Si on pouvait rentrer dans l’intimité de ton atelier, t’observer travailler, quelles sont les différentes étapes auxquelles l’on pourrait assister, entre la petite idée qui germe dans ton esprit et la réalisation de la série photo ? Autrement dit, comment travailles-tu ?

On pourrait presque parler d’images pulsions. C’est un terme initialement utilisé par Deleuze pour parler du cinéma naturaliste. Cela décrit l’image comme appartenant à une sorte de langage pulsionnel et qui devient une passerelle entre le monde conscient et le monde inconscient. Je me suis retrouvée dans ce mode opératoire. J’intellectualise rarement les choses en amont. Certaines images s’imposent à moi, et j’essaye d’en comprendre le sens a posteriori.
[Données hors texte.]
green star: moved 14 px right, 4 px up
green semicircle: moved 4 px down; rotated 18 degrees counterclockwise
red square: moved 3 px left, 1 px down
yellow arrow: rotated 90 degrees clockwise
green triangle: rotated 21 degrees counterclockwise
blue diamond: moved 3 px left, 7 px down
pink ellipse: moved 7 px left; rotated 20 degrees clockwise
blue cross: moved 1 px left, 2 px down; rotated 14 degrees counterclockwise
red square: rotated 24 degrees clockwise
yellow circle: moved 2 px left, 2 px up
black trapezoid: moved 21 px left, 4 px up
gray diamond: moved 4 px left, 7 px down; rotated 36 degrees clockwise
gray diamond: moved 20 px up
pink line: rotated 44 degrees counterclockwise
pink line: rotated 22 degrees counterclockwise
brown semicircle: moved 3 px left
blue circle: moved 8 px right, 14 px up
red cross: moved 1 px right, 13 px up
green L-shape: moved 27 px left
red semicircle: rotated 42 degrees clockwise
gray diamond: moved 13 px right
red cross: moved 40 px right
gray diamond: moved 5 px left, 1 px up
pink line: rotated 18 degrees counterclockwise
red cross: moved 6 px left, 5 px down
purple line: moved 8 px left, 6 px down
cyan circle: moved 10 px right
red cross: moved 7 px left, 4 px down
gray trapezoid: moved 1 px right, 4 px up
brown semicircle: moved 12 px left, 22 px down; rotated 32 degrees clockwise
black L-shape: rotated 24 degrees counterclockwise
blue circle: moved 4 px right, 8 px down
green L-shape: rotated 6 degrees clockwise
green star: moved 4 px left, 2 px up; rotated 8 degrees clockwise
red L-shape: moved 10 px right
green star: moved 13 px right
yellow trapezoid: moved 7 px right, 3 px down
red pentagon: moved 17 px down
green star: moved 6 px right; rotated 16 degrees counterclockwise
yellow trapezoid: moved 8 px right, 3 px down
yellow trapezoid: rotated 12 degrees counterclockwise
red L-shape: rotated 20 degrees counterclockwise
Dans tes photos, le corps féminin revient souvent. Il s’agit parfois de femmes de ton entourage, de ta famille. Comment la femme est-elle racontée dans ton travail ?

Cette question revient souvent, et je la trouve toujours assez périlleuse. Je ne veux pas que mes images soient enfermées derrière un discours revendicatif. L’environnement dans lequel j’ai grandi est assez matriarcal et la figure de l’homme a toujours été périphérique. Je ne l’ai donc pas exclu volontairement, cela a été très spontané. Mais finalement, la question du genre est assez subsidiaire pour moi. Mes images sont des fragments de corps dont le genre n’est pas forcément identifiable, mises à part certaines images où l’on peut reconnaître un attribut sexuel. Néanmoins, cela reste secondaire. Je pense que mes photographies peuvent effectivement faire référence à mon vécu de femme sans que mon propos traite du féminin à proprement parler.

Récemment, tu es passée de l’autre côté de l’objectif avec une série d’autoportraits réalisée durant le premier confinement. C’est une série plus intime, plus douce aussi peut-être, dans laquelle le corps est donné à voir en gros plan. On pourrait presque sentir le corps confiné et contraint à travers l’image. Comment as-tu envisagé ce travail ?

Ces images n’auraient très certainement pas été les mêmes dans un autre contexte. L’expérience du confinement et de la solitude a été assez libératrice, cela a eu un impact sur le fait que je décide de prendre mon propre corps comme sujet. Je pense aussi que ce n’est pas un hasard que ce travail arrive après la série réalisée au sein d’un bloc opératoire. J’avais en quelque sorte besoin de rejouer ce que j’avais vu. Encore une fois, c’est une analyse que je fais a posteriori, ce n’était pas forcément conscient au moment de la prise de vue. Aujourd’hui, j’envisage ce travail comme une dissection, un regard détaché sur mon corps. Ce qui rendait la chose supportable à mes yeux, c’est que je ne considérais plus mon corps comme tel, mais comme une entité que l’on va découper pièce par pièce, pour tenter d’en saisir le sens, ou l’essence.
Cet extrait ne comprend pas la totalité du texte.